Once I spent the better part of a night in fear of someone I was certain that was crouching in the corner of my sister’s and my bedroom, only to discover as daylight revealed the figure that it was a world globe that had been moved to the corner of the dresser.
This morning, I awoke to our foster dog, Sadie, barking in a very protective manner. I thought it was strange as she usually whines a little when it’s time to go out. Mike is out of town so I thought I better go check out what she was so afraid of. (ahem, defending our house from.)She was relentless with her bark, so I got up, thinking I would kill a bug or something that she had her eye on. As I let her out, she went straight for the kitchen and while keeping a safe distance, barked at the multi-headed balloon bouquet my daughter had brought in last night and tied to the chair. I got so tickled at her, and it took a good ten minutes (and removing the balloons) before I could coax her to go through the kitchen to go outside.
It struck me how similar Sadie’s and my experiences were. We were both paralyzed with fear and worse, fear of something that was not even a real monster in the night. In the darkness, threats look so much more ominous and even the unreal can create a fear in us that can keep us from sleeping well at the very least, and practically kill us with vain imaginations.
Whom should I fear? In this day of fear in which we all live, where we struggle to trust our own brothers, where we struggle to trust what our country is doing to protect us, where we struggle to love everyone and abhor prejudice, is there legitimate, healthy fear?
It has been my personal experience that fear is ignorance, for the most part, so when fear occurs, I have to ask myself what I do know. I know God is my protector and my sure help. I know that nine-eleven was not God’s idea. Some dreadful people carried out a heinous plan of revenge, not in the name of their god, but in the name of hatred and prejudice.
As Christians, the Bible instruct us over and over “to fear God and God alone” (Joshua 4:24; 24:14; 1 Samuel 12:24, etc.). Apart from the fear of God, we are to live without fear for “greater is He that is in us than He that is in the world” (1 John 4:4). This form of fear is more awe and worship, therefore we are not to fear in the sense of being struck dumb and perhaps perceiving the illusions of this world’s trickeries as reality.
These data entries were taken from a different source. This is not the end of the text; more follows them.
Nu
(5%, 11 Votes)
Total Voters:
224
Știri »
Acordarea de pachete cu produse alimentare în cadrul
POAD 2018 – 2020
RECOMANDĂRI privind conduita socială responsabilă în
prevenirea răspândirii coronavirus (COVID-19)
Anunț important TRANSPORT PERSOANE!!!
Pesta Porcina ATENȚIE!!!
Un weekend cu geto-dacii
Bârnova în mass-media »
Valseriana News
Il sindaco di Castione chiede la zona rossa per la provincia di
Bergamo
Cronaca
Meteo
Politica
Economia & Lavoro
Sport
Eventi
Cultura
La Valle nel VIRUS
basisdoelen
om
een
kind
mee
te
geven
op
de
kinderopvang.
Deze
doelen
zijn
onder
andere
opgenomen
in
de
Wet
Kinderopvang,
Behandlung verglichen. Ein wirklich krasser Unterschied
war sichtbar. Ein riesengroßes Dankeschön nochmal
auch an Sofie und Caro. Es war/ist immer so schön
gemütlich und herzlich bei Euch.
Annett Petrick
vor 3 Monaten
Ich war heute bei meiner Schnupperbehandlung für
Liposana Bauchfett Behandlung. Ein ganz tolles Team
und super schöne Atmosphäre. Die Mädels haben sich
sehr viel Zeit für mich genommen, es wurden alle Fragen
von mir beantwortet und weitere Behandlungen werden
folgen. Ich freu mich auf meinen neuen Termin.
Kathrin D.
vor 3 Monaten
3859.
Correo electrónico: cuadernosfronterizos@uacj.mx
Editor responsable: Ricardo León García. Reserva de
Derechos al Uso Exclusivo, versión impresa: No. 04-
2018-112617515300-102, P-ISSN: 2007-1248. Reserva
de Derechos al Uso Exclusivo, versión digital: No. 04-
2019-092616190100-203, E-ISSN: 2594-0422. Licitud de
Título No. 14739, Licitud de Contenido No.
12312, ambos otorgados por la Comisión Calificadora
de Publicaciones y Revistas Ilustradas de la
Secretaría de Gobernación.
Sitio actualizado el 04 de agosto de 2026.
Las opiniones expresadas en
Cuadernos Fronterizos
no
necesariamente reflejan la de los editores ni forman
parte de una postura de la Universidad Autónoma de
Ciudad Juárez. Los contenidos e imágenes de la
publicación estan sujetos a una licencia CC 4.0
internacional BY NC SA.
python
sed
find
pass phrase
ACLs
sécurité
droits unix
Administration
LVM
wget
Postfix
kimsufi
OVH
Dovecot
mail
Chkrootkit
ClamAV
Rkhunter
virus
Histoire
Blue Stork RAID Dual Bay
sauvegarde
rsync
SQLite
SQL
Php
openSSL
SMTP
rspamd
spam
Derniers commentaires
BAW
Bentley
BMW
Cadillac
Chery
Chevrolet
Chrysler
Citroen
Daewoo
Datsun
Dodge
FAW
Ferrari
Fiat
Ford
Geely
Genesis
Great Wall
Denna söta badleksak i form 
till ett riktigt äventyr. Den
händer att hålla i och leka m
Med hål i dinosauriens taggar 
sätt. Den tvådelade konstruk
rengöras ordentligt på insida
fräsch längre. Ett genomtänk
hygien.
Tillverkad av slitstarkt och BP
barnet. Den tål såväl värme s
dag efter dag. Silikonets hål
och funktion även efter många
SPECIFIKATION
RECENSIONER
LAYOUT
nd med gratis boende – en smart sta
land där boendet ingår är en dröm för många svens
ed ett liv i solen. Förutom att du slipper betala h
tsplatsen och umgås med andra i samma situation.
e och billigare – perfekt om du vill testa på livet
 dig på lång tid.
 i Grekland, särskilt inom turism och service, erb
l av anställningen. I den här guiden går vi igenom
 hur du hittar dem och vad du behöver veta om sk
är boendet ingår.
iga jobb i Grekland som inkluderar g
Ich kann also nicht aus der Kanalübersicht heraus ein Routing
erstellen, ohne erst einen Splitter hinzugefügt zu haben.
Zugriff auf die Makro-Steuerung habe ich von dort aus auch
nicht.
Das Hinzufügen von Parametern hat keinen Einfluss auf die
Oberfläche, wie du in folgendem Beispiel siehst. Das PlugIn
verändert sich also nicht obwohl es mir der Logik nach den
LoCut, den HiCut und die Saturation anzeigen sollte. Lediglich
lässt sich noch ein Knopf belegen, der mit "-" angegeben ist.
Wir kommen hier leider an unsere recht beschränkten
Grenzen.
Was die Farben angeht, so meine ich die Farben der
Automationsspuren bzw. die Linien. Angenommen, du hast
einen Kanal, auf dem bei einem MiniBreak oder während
With God’s help, in the same spirit as Job, we must take on the attitude of believing in God for all things and focusing on Him who drives out all fear (Perfect love casts out fear.) Then we can become confident we are living not in the illusions of fear, but in the Light and confidence of God alone.
I remember that night, too, filled with fright only to get the courage to discover the globe on the dresser. Funny what we do remember.
your sis
Annie, as you would assume, being single, and a mother, and 52, I often grab my bible at night in complete fear. Your right though, in only a few moments of reading my fears have subsided and I’m back living in my reality which is, Jesus Christ, not the world. He said (Proverbs 29:25) “the fear of man will prove to be a snare.” And He said (Isaiah 29:14) “the wisdom of the wise will perish, the intelligence of the intelligent will vanish.” I’m so learning He is my rest.